>>>
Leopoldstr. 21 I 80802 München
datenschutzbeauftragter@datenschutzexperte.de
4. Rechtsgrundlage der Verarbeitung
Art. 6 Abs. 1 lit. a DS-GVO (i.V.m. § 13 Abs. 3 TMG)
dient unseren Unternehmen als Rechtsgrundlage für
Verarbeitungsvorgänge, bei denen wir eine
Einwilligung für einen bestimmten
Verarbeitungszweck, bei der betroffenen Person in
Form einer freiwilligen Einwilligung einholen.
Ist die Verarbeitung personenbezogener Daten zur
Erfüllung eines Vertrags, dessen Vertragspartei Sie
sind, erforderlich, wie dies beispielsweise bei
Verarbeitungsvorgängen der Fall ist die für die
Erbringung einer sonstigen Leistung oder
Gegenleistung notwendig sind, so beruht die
<<<
■ Action item:
Copy the data above word for word, keeping every line as it appears.

■ Response to the task:
Leopoldstr. 21 I 80802 München
datenschutzbeauftragter@datenschutzexperte.de
4. Rechtsgrundlage der Verarbeitung
Art. 6 Abs. 1 lit. a DS-GVO (i.V.m. § 13 Abs. 3 TMG)
dient unseren Unternehmen als Rechtsgrundlage für
Verarbeitungsvorgänge, bei denen wir eine
Einwilligung für einen bestimmten
Verarbeitungszweck, bei der betroffenen Person in
Form einer freiwilligen Einwilligung einholen.
Ist die Verarbeitung personenbezogener Daten zur
Erfüllung eines Vertrags, dessen Vertragspartei Sie
sind, erforderlich, wie dies beispielsweise bei
Verarbeitungsvorgängen der Fall ist die für die
Erbringung einer sonstigen Leistung oder
Gegenleistung notwendig sind, so beruht die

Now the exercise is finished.